INSTRUCTIONS FOR THE TASK:
Reproduce every line of text in the entries below verbatim, leaving the pictures out of your answer.

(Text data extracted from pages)
....
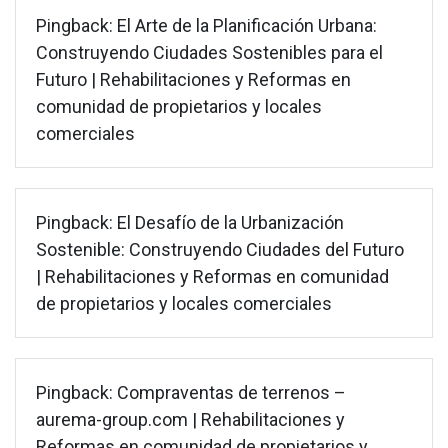
Pingback:
El Arte de la Planificación Urbana:
Construyendo Ciudades Sostenibles para el
Futuro | Rehabilitaciones y Reformas en
comunidad de propietarios y locales
comerciales
Pingback:
El Desafío de la Urbanización
Sostenible: Construyendo Ciudades del Futuro
| Rehabilitaciones y Reformas en comunidad
de propietarios y locales comerciales
Pingback:
Compraventas de terrenos –
aurema-group.com | Rehabilitaciones y
Reformas en comunidad de propietarios y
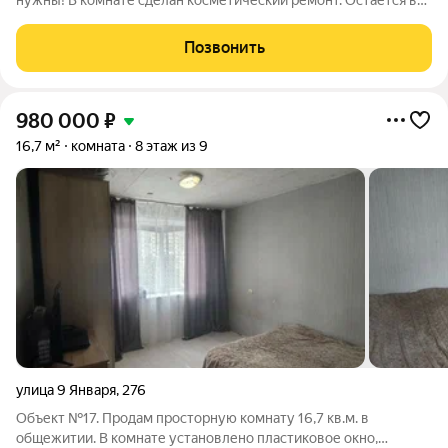
нужны! В комнате сделан косметический ремонт. Остается вся
мебель. Один собственник. Без ограничений и обременений.
Покажем в удобное для Вас время! Ждём вас на просмотр!
Позвонить
980 000
₽
16,7 м²
комната
8 этаж из 9
улица 9 Января
,
276
Объект №17. Продам просторную комнату 16,7 кв.м. в
общежитии. В комнате установлено пластиковое окно,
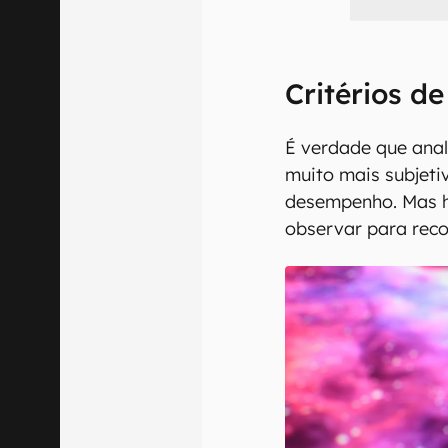
Critérios d
É verdade que anal
muito mais subjeti
desempenho. Mas h
observar para rec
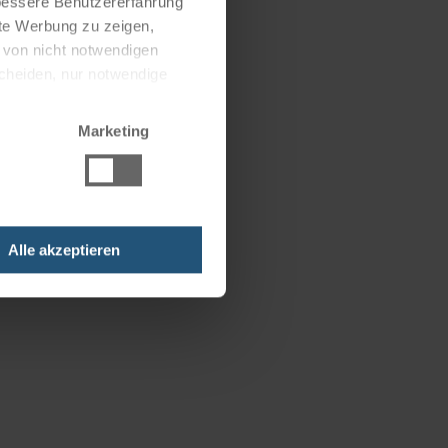
 bessere Benutzererfahrung
nte Werbung zu zeigen,
g von nicht notwendigen
scheiden, nur notwendige
Marketing
Alle akzeptieren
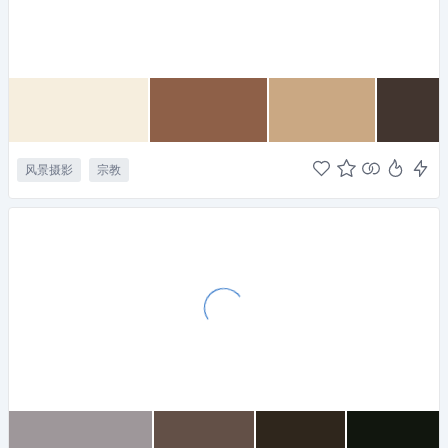
风景摄影
宗教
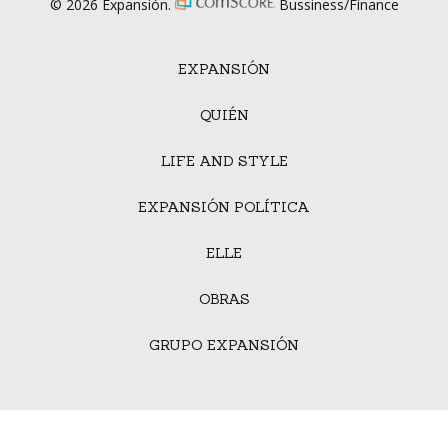
© 2026 Expansión.
Bussiness/Finance
EXPANSIÓN
QUIÉN
LIFE AND STYLE
EXPANSIÓN POLÍTICA
ELLE
OBRAS
GRUPO EXPANSIÓN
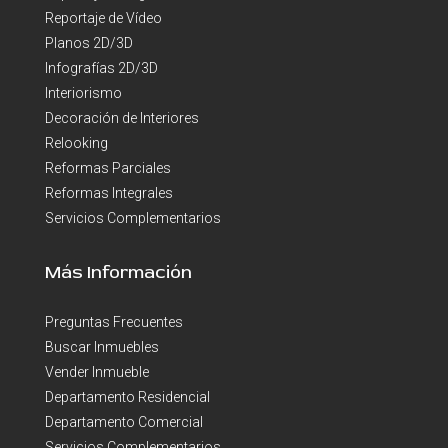
Reportaje de Vídeo
Planos 2D/3D
Infografías 2D/3D
Interiorismo
Decoración de Interiores
Relooking
Reformas Parciales
Reformas Integrales
Servicios Complementarios
Más Información
Preguntas Frecuentes
Buscar Inmuebles
Vender Inmueble
Departamento Residencial
Departamento Comercial
Servicios Complementarios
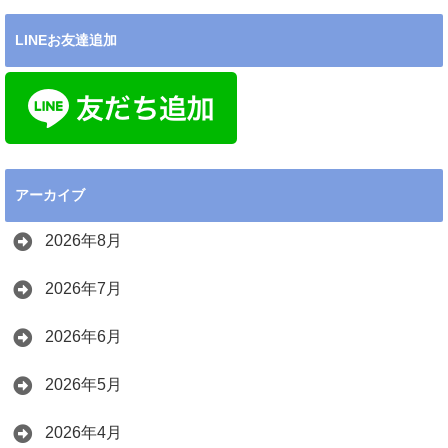
LINEお友達追加
アーカイブ
2026年8月
2026年7月
2026年6月
2026年5月
2026年4月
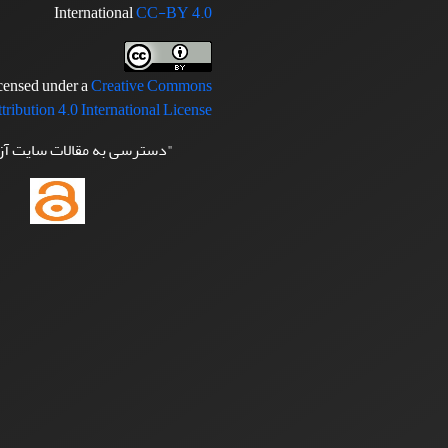
International
CC-BY 4.0
icensed under a
Creative Commons
tribution 4.0 International License
"دسترسی به مقالات سایت آ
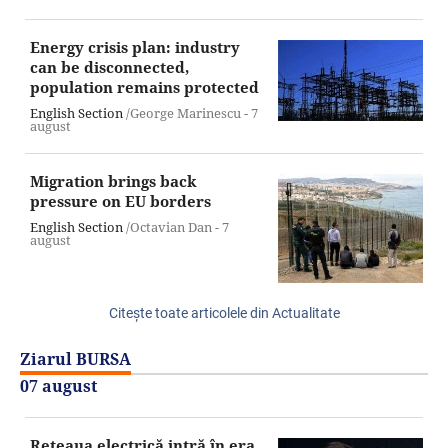
Energy crisis plan: industry
can be disconnected,
population remains protected
English Section
/George Marinescu -
7
august
Migration brings back
pressure on EU borders
English Section
/Octavian Dan -
7
august
Citeşte toate articolele din Actualitate
Ziarul BURSA
07 august
Reţeaua electrică intră în era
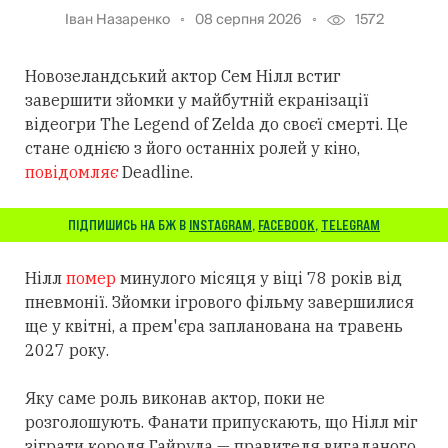
Іван Назаренко
08 серпня 2026
1572
Новозеландський актор Сем Нілл встиг
завершити зйомки у майбутній екранізації
відеогри The Legend of Zelda до своєї смерті. Це
стане однією з його останніх ролей у кіно,
повідомляє
Deadline.
ПІДПИШИСЬ НА БЖ В
INSTAGRAM
,
FACEBOOK
,
TELEGRAM
Нілл
помер
минулого місяця у віці 78 років від
пневмонії. Зйомки ігрового фільму завершилися
ще у квітні, а прем'єра запланована на травень
2027 року.
Яку саме роль виконав актор, поки не
розголошують. Фанати припускають, що Нілл міг
зіграти короля Гайрула — правителя вигаданого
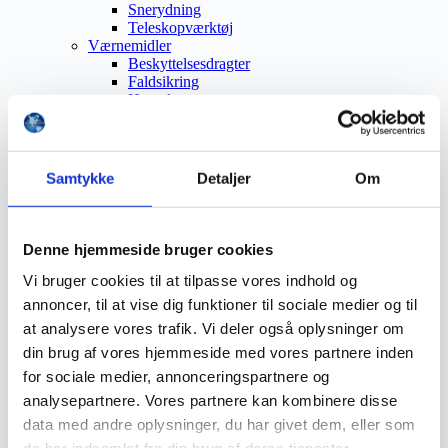
Snerydning
Teleskopværktøj
Værnemidler
Beskyttelsesdragter
Faldsikring
Hovedværn
Høreværn
Skæreudstyr
Øjenværn
Åndedrætsværn
Samtykke
Detaljer
Om
Beklædning
Brandmateriel
Byudstyr
Affaldsbeholdere
Denne hjemmeside bruger cookies
Afspærring
Førstehjælp
Vi bruger cookies til at tilpasse vores indhold og
Handsker
annoncer, til at vise dig funktioner til sociale medier og til
Hygiejne
at analysere vores trafik. Vi deler også oplysninger om
Kemi håndtering
Plejeprodukter
din brug af vores hjemmeside med vores partnere inden
Sikkerhedsfodtøj
for sociale medier, annonceringspartnere og
Såler
analysepartnere. Vores partnere kan kombinere disse
Sandal
Sko
data med andre oplysninger, du har givet dem, eller som
Støvler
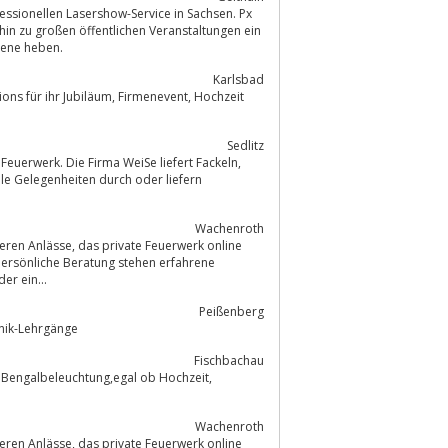
fessionellen Lasershow-Service in Sachsen. Px
n zu großen öffentlichen Veranstaltungen ein
Ebene heben.
Karlsbad
Sedlitz
Wachenroth
e Feuerwerk online
k oder ein...
Peißenberg
hnik-Lehrgänge
Fischbachau
Wachenroth
e Feuerwerk online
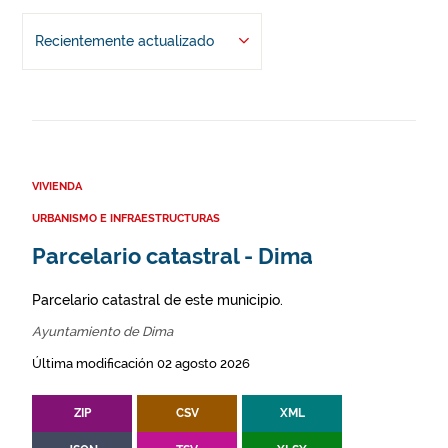
Recientemente actualizado
VIVIENDA
URBANISMO E INFRAESTRUCTURAS
Parcelario catastral - Dima
Parcelario catastral de este municipio.
Ayuntamiento de Dima
Última modificación 02 agosto 2026
ZIP
CSV
XML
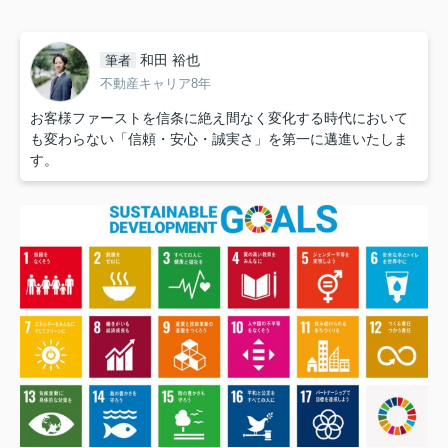
和田 裕也
筆者
不動産キャリア8年
お客様ファーストを信条に絶え間なく変化する時代において
も変わらない「信頼・安心・誠実さ」を第一に邁進いたしま
す。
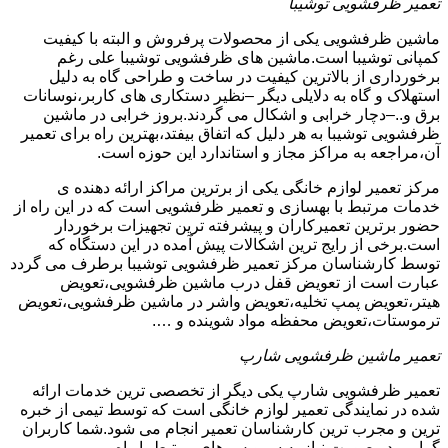
تعمیر ظرفشویی توشیبا
ماشین ظرفشویی یکی از محصولات پرفروش و البته با کیفیت
کمپانی توشیبا است.ماشین های ظرفشویی توشیبا علی رغم
برخورداری از بالاترین کیفیت در ساخت و طراحی گاه به دلیل
استهلاک و گاه به دلایلی دیگر –نظیر دستکاری های کاربر،نوسانات
برق و..–دچار خرابی و اشکال می گردند.بروز خرابی در ماشین
ظرفشویی توشیبا به هر دلیل که اتفاق بیفتد،بهترین راه برای تعمیر
آن،مراجعه به مراکز مجاز و استاندارد این حوزه است.
مرکز تعمیر لوازم خانگی یکی از برترین مراکز ارائه دهنده ی
خدمات مرتبط با بهسازی و تعمیر ظرفشویی است که در این راه از
حضور برترین تعمیرکاران و پیشرفته ترین تجهیزات برخوردار
است.برخی از رایج ترین اشکالات پیش آمده در این دستگاه که
توسط کارشناسان مرکز تعمیر ظرفشویی توشیبا برطرف می گردد
عبارت است از تعویض قفل درب ماشین ظرفشویی،تعویض
هیتر،تعویض پمپ تخلیه،تعویض واشر در ماشین ظرفشویی،تعویض
ترموستات،تعویض محفظه مواد شوینده و ….
تعمیر ماشین ظرفشویی شارپ
تعمیر ظرفشویی شارپ یکی دیگر از تخصصی ترین خدمات ارائه
شده در نمایندگی تعمیر لوازم خانگی است که توسط تیمی از خبره
ترین و مجرب ترین کارشناسان تعمیر انجام می شود.شما کاربران
گرامی در صورت نیاز به سرویس های مرتبط با راه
....
EXERCISE ANSWER:
Pingback:
El Arte de la Planificación Urbana:
Construyendo Ciudades Sostenibles para el
Futuro | Rehabilitaciones y Reformas en
comunidad de propietarios y locales
comerciales
Pingback:
El Desafío de la Urbanización
Sostenible: Construyendo Ciudades del Futuro
| Rehabilitaciones y Reformas en comunidad
de propietarios y locales comerciales
Pingback:
Compraventas de terrenos –
aurema-group.com | Rehabilitaciones y
Reformas en comunidad de propietarios y
нужны! В комнате сделан косметический ремонт. Остается вся
мебель. Один собственник. Без ограничений и обременений.
Покажем в удобное для Вас время! Ждём вас на просмотр!
Позвонить
980 000
₽
16,7 м²
комната
8 этаж из 9
улица 9 Января
,
276
Объект №17. Продам просторную комнату 16,7 кв.м. в
общежитии. В комнате установлено пластиковое окно,
Critérios d
É verdade que anal
muito mais subjeti
desempenho. Mas h
observar para rec
 bessere Benutzererfahrung
nte Werbung zu zeigen,
g von nicht notwendigen
scheiden, nur notwendige
Marketing
Alle akzeptieren
风景摄影
宗教
© 2026 Expansión.
Bussiness/Finance
EXPANSIÓN
QUIÉN
LIFE AND STYLE
EXPANSIÓN POLÍTICA
ELLE
OBRAS
GRUPO EXPANSIÓN
Reportaje de Vídeo
Planos 2D/3D
Infografías 2D/3D
Interiorismo
Decoración de Interiores
Relooking
Reformas Parciales
Reformas Integrales
Servicios Complementarios
Más Información
Preguntas Frecuentes
Buscar Inmuebles
Vender Inmueble
Departamento Residencial
Departamento Comercial
Servicios Complementarios
LINEお友達追加
アーカイブ
2026年8月
2026年7月
2026年6月
2026年5月
2026年4月
International
CC-BY 4.0
icensed under a
Creative Commons
tribution 4.0 International License
"دسترسی به مقالات سایت آ
Energy crisis plan: industry
can be disconnected,
population remains protected
English Section
/George Marinescu -
7
august
Migration brings back
pressure on EU borders
English Section
/Octavian Dan -
7
august
Citeşte toate articolele din Actualitate
Ziarul BURSA
07 august
Reţeaua electrică intră în era
Іван Назаренко
08 серпня 2026
1572
Новозеландський актор Сем Нілл встиг
завершити зйомки у майбутній екранізації
відеогри The Legend of Zelda до своєї смерті. Це
стане однією з його останніх ролей у кіно,
повідомляє
Deadline.
ПІДПИШИСЬ НА БЖ В
INSTAGRAM
,
FACEBOOK
,
TELEGRAM
Нілл
помер
минулого місяця у віці 78 років від
пневмонії. Зйомки ігрового фільму завершилися
ще у квітні, а прем'єра запланована на травень
2027 року.
Яку саме роль виконав актор, поки не
розголошують. Фанати припускають, що Нілл міг
зіграти короля Гайрула — правителя вигаданого
Snerydning
Teleskopværktøj
Værnemidler
Beskyttelsesdragter
Faldsikring
Hovedværn
Høreværn
Skæreudstyr
Øjenværn
Åndedrætsværn
Samtykke
Detaljer
Om
Beklædning
Brandmateriel
Byudstyr
Affaldsbeholdere
Denne hjemmeside bruger cookies
Afspærring
Førstehjælp
Vi bruger cookies til at tilpasse vores indhold og
Handsker
annoncer, til at vise dig funktioner til sociale medier og til
Hygiejne
at analysere vores trafik. Vi deler også oplysninger om
Kemi håndtering
Plejeprodukter
din brug af vores hjemmeside med vores partnere inden
Sikkerhedsfodtøj
for sociale medier, annonceringspartnere og
Såler
analysepartnere. Vores partnere kan kombinere disse
Sandal
Sko
data med andre oplysninger, du har givet dem, eller som
Støvler
fessionellen Lasershow-Service in Sachsen. Px
n zu großen öffentlichen Veranstaltungen ein
Ebene heben.
Karlsbad
Sedlitz
Wachenroth
e Feuerwerk online
k oder ein...
Peißenberg
hnik-Lehrgänge
Fischbachau
Wachenroth
e Feuerwerk online
Recientemente actualizado
VIVIENDA
URBANISMO E INFRAESTRUCTURAS
Parcelario catastral - Dima
Parcelario catastral de este municipio.
Ayuntamiento de Dima
Última modificación 02 agosto 2026
ZIP
CSV
XML
和田 裕也
筆者
不動産キャリア8年
お客様ファーストを信条に絶え間なく変化する時代において
も変わらない「信頼・安心・誠実さ」を第一に邁進いたしま
す。
تعمیر ظرفشویی توشیبا
ماشین ظرفشویی یکی از محصولات پرفروش و البته با کیفیت
کمپانی توشیبا است.ماشین های ظرفشویی توشیبا علی رغم
برخورداری از بالاترین کیفیت در ساخت و طراحی گاه به دلیل
استهلاک و گاه به دلایلی دیگر –نظیر دستکاری های کاربر،نوسانات
برق و..–دچار خرابی و اشکال می گردند.بروز خرابی در ماشین
ظرفشویی توشیبا به هر دلیل که اتفاق بیفتد،بهترین راه برای تعمیر
آن،مراجعه به مراکز مجاز و استاندارد این حوزه است.
مرکز تعمیر لوازم خانگی یکی از برترین مراکز ارائه دهنده ی
خدمات مرتبط با بهسازی و تعمیر ظرفشویی است که در این راه از
حضور برترین تعمیرکاران و پیشرفته ترین تجهیزات برخوردار
است.برخی از رایج ترین اشکالات پیش آمده در این دستگاه که
توسط کارشناسان مرکز تعمیر ظرفشویی توشیبا برطرف می گردد
عبارت است از تعویض قفل درب ماشین ظرفشویی،تعویض
هیتر،تعویض پمپ تخلیه،تعویض واشر در ماشین ظرفشویی،تعویض
ترموستات،تعویض محفظه مواد شوینده و ….
تعمیر ماشین ظرفشویی شارپ
تعمیر ظرفشویی شارپ یکی دیگر از تخصصی ترین خدمات ارائه
شده در نمایندگی تعمیر لوازم خانگی است که توسط تیمی از خبره
ترین و مجرب ترین کارشناسان تعمیر انجام می شود.شما کاربران
گرامی در صورت نیاز به سرویس های مرتبط با راه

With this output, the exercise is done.